This research note provides an overview of business corruption in China, placing it in a context that takes into account various political, economic, legal and cultural elements. More specifically, it examines corporate ownership and structure in China, identifies sources of corruption, and analyses the impact of corruption on the country's social and economic stability. The note closes with a set of recommendations for countering business corruption in China.

Corporate Ownership and Structure in China

Following widespread embrace of the values of a socialist market economy, it was decided in 1997 by the 15th National Congress of the Communist Party of China that the reform to a modern enterprise system should be accelerated.
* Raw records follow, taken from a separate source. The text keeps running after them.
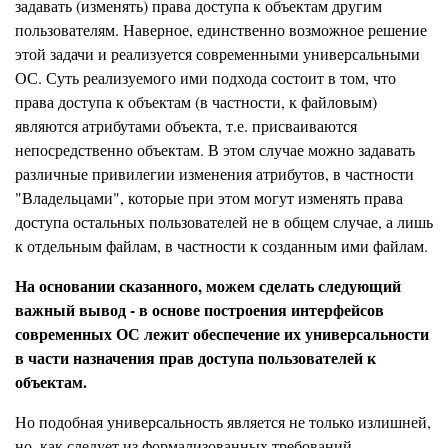
задавать (изменять) права доступа к объектам другим
пользователям. Наверное, единственно возможное решение
этой задачи и реализуется современными универсальными
ОС. Суть реализуемого ими подхода состоит в том, что
права доступа к объектам (в частности, к файловым)
являются атрибутами объекта, т.е. присваиваются
непосредственно объектам. В этом случае можно задавать
различные привилегии изменения атрибутов, в частности
"Владельцами", которые при этом могут изменять права
доступа остальных пользователей не в общем случае, а лишь
к отдельным файлам, в частности к созданным ими файлам.
На основании сказанного, можем сделать следующий
важный вывод - в основе построения интерфейсов
современных ОС лежит обеспечение их универсальности
в части назначения прав доступа пользователей к
объектам.
Но подобная универсальность является не только излишней,
но, как следует из формализованных требований,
This was enacted through transformation of large and medium SOEs into corporations because their present structure was believed to have hindered China's economic performance.1 The ownership rights of SOEs were exercised by administrative departments of different levels of government, which meant that the true owners of SOEs, ie, the state or "the people as a whole", had no opportunity to use stock market mechanisms or to have a real presence in the decision-making organ, resulting in a system of governance that was impotent by modern corporate standards.2
1 Wei, Yuwa (2003) "An Overview of Corporate Governance in China", Syracuse Journal of International Law and Commerce, 30(1): 23-48.
2 Ibid. The mechanism of modern corporate governance where shareholders with limited liability are the principals and the board and management of the company act as their agents remains the orthodoxy of their legal form.